Granted, Graeme Swann has not actually started his stint in the BT Sport commentary box yet, but on the morning of November 23, the first day of the upcoming series at the Gabba, the voice of England’s most successful off-spinner will be one of the first you will hear.
And if the opening exchanges of the first Test throw up the kind of on-field controversy that seemed to set such an antagonistic tone for what happened four years ago, expect to hear him rather a lot. Mitchell Johnson’s pace and aggression had already shattered the heart, mind and spirit of England’s batsmen, leaving Jonathan Trott so traumatised that he could not take another day of the experience.
Then, thanks to the magnifying effect of the onfield microphones, the end of Australia’s 381-run victory was overshadowed by the storm that followed an invitation from Michael Clarke to England’s Jimmy Anderson to “get ready for a broken fecken arm”.
For his trouble the Aussie skipper was fined 20 per cent of his match fee. Yet Swann insists the real villains of this piece were the stump mics themselves, and, to those responsible for allowing their use during play, he offers the following suggestion; take a hammer to them all.
“People think the Gabba Test got nasty last time because of what was picked up by the stump mic,” says Swann. “But that was nonsense.
“In fact, I can categorically state that of all the four Ashes series I played in, not one would feature in the top ten series for needle that I experienced, nowhere near actually. The person who had the least issue with what went on was Jimmy. Some observers were up in arms but Jimmy didn’t even realise it was an issue until he heard about it on the news.
“For him, it was water off a duck’s back. Personally, I can’t think of anyone less threatening than Michael Clarke but everyone who’s played with and against Jimmy knows he can be an absolute disgrace out there. I was in the room with Jimmy when someone asked him about what was said to him. He said, ‘I couldn’t give a monkeys’. And that is the problem. People who have no idea about what goes on get completely the wrong idea from the stump mics, they create a totally false impression and then things are blown out of proportion, which can create animosity where none exists. In my opinion they just shouldn’t be there.”

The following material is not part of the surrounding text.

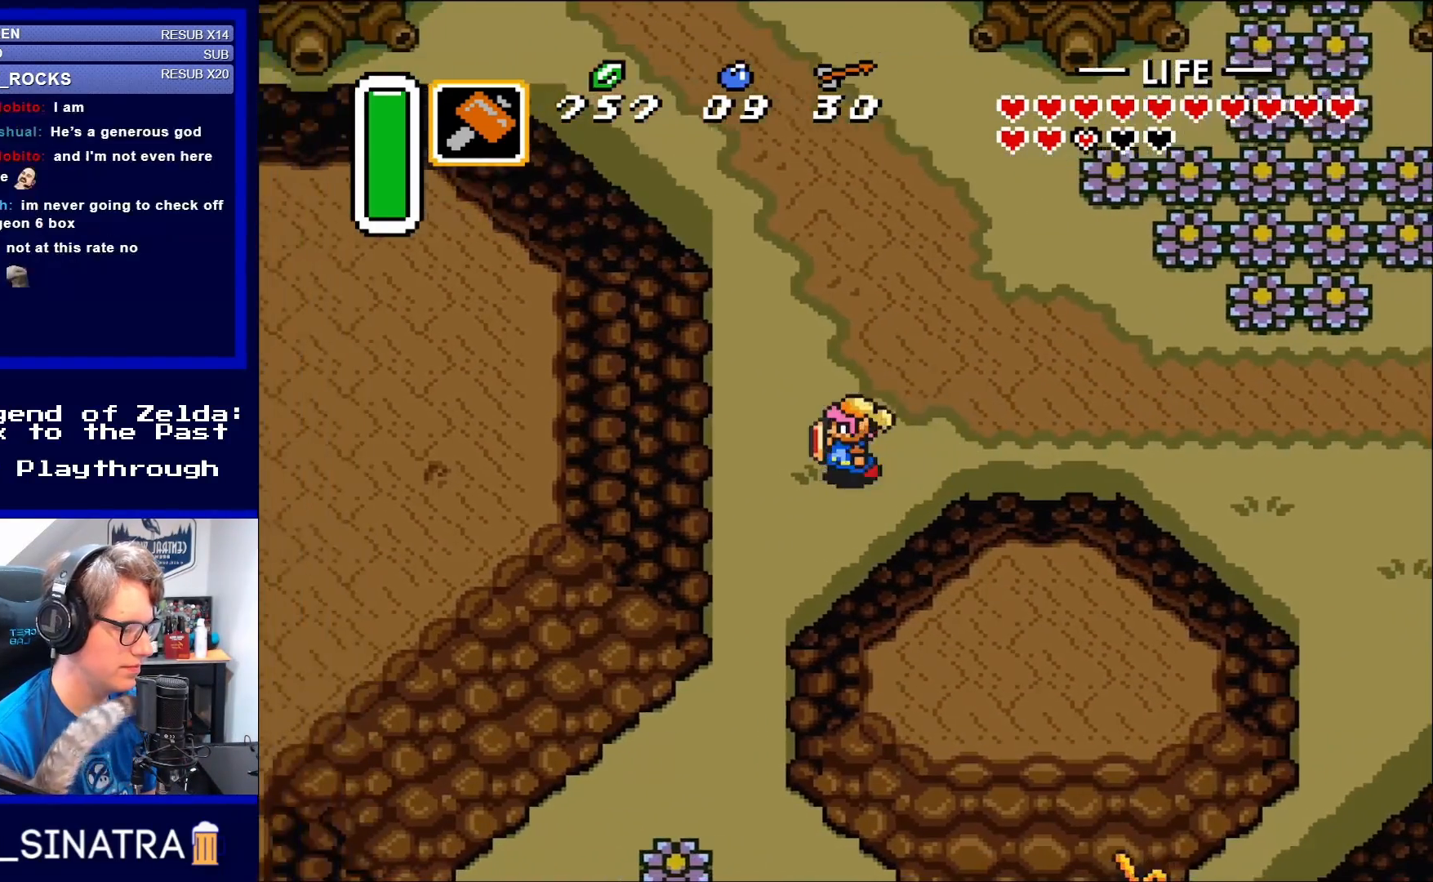
{"buttons": ["DPAD_DOWN"], "events": [[167, "DPAD_DOWN", "down"], [250, "DPAD_LEFT", "up"]]}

Not least because of what can happen to players when, inadvertently, they fall foul of its snoopery.
“When it comes to players being banned because of what stump mics pick up, that’s not right,” Swann insists.

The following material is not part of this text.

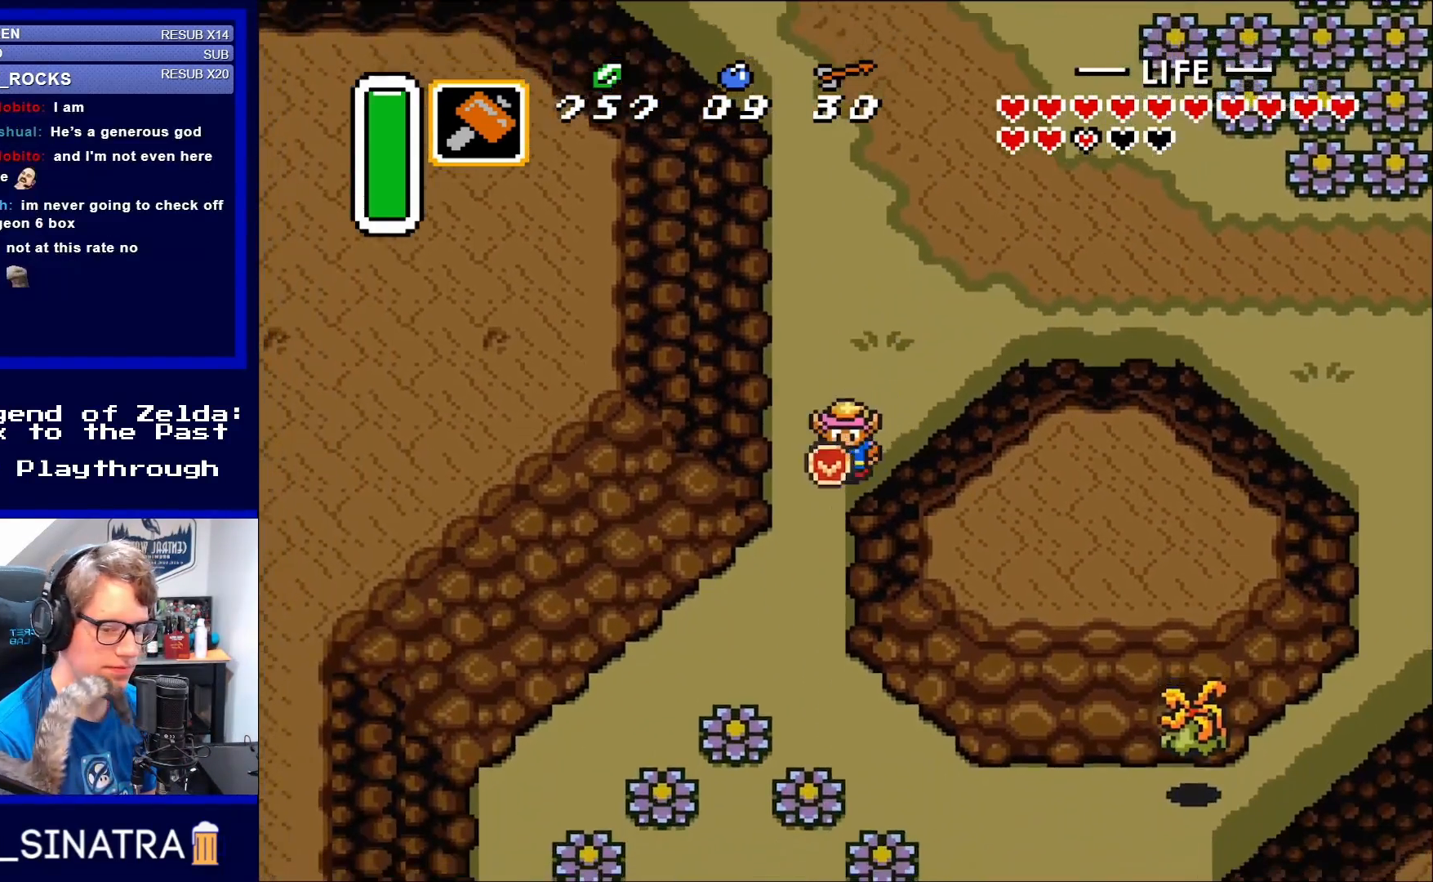
{"buttons": ["DPAD_DOWN"], "events": []}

“Last summer in England, Ben Stokes was docked demerit points for swearing at himself and Kagiso Rabada missed a Test match after a release of pent-up frustration when he got Stokes out. But no-one out there was bothered and, without the mics nothing would have happened. Of course, when things are picked up by mics and, as in those cases highlighted over and over again, it is a horrific example for kids. But you shouldn’t look for a bad example to then prove what a bad example it is. There are so many good examples and good role models and TV has a massive role to play in focusing on them.”
In that context, Swann is also critical of those he believes are guilty of trying to hype up the “pathetic” Ashes aggro for commercial purposes, a group in which, indirectly, he even includes both Cricket Australia and the ECB.

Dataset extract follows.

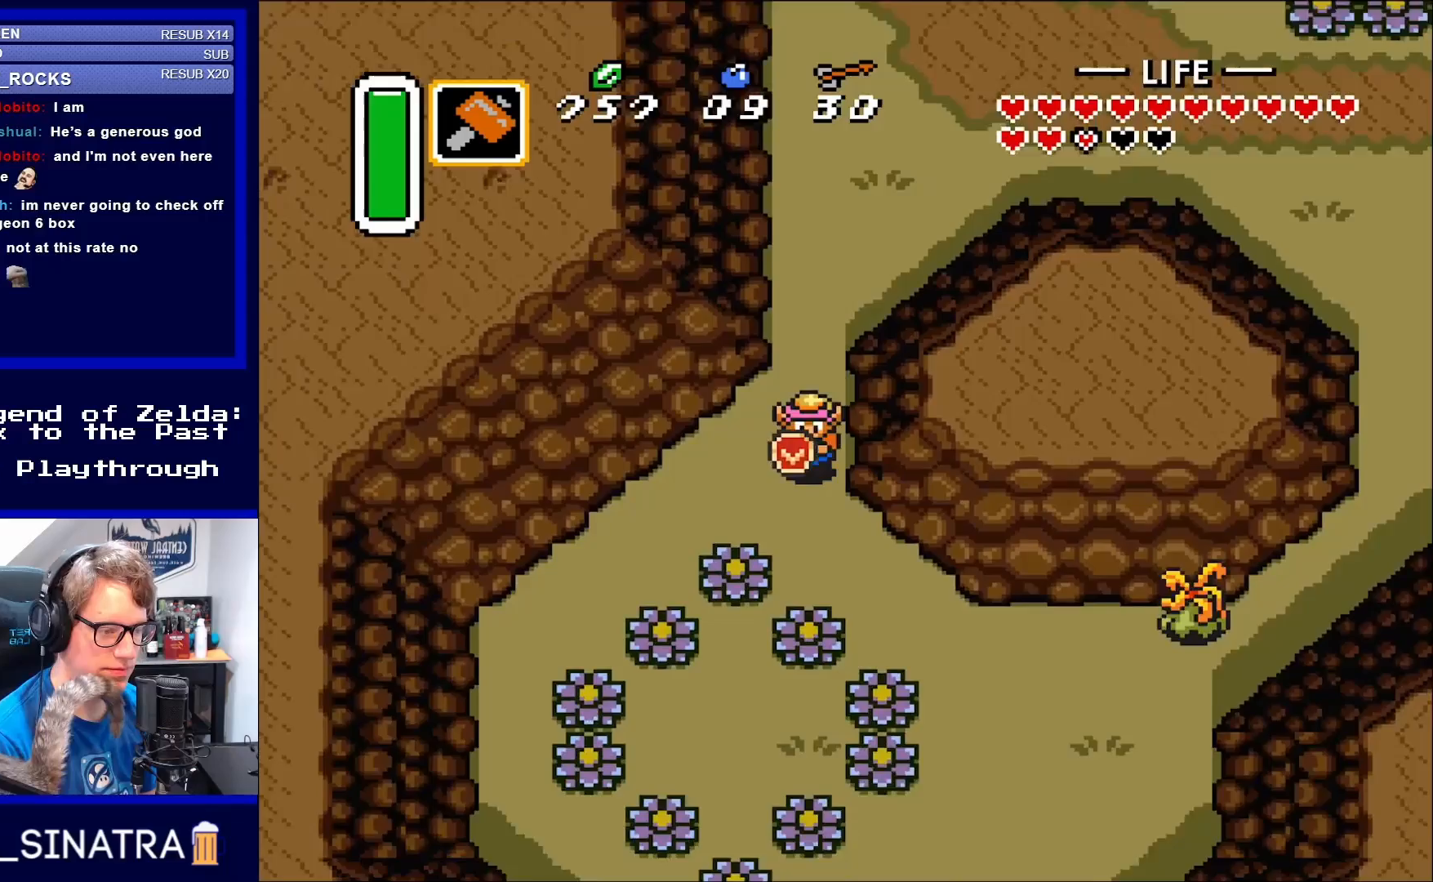
{"buttons": ["DPAD_DOWN"], "events": []}
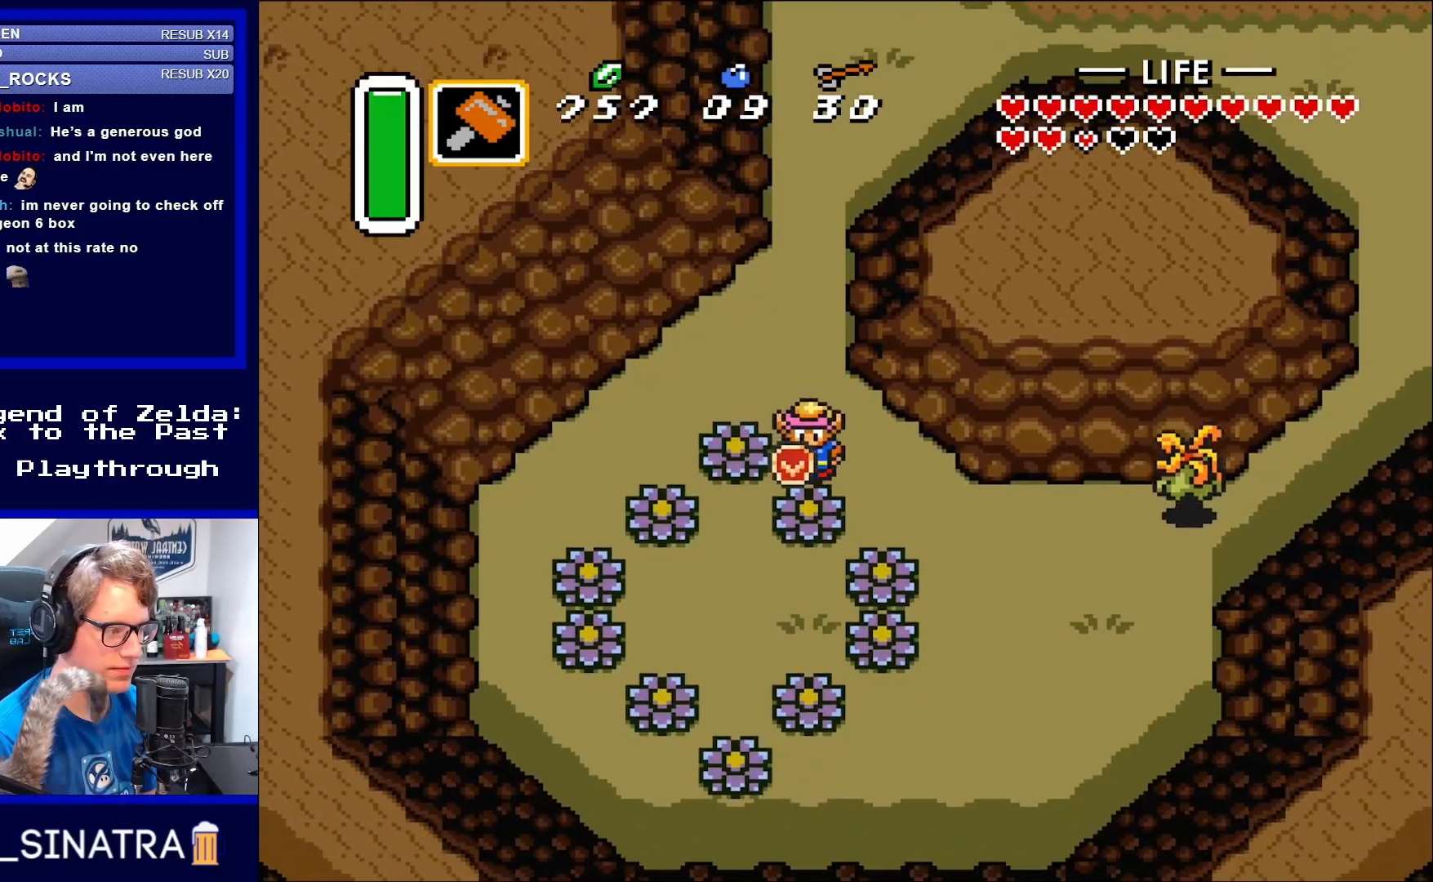
{"buttons": ["DPAD_RIGHT"], "events": [[317, "B", "down"], [417, "B", "up"], [483, "DPAD_DOWN", "up"], [483, "DPAD_RIGHT", "down"]]}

“The kind of stuff David Warner came up with recently, about wanting to hate England batsmen and go to war against them, is so manufactured,” says Swann.
“I think of all the hype leading up to the boxing match between Floyd Mayweather and Conor McGregor. For the two months before the fight they were guilty of some of the most embarrassing human behaviour I’ve ever seen. They didn’t mean it but they know people lap it up, with 24-hour news channels and column inches which translate into millions of dollars, so they come up with even more. To say it’s pathetic and hot air is an understatement.
“Of course, Cricket Australia want someone to come back at Warner and the ECB will want someone to come back at them because eventually it means the next tv deal will have another nought at the end of it. I’m not trying to play down the Ashes. But it doesn’t need to be hyped up like that. People shouldn’t look for needle and hatred, because it’s simply not there.”
What will be, according to Swann, for England and Australian players alike, is one of the best and most thrilling challenges they can face.
“For me, the excitement of the whole thing is magnificent. It’s huge. No matter what anyone says, that every game is as important as any other, it’s not.
“The second one Ashes is finished, and you feel you are in with a shout of playing in the next one, it’s all you think about really because it is the culmination of everything. It’s like Christmas; you go through all of December. Open all those poxy little doors on the advent calendar and then eventually the day arrives and the door is twice as big.”
That final thought apart, there seems little evidence in any of the above that Swann will be content to stay “on message” in the months ahead, which might make your ungodly hours even more worth waiting up for.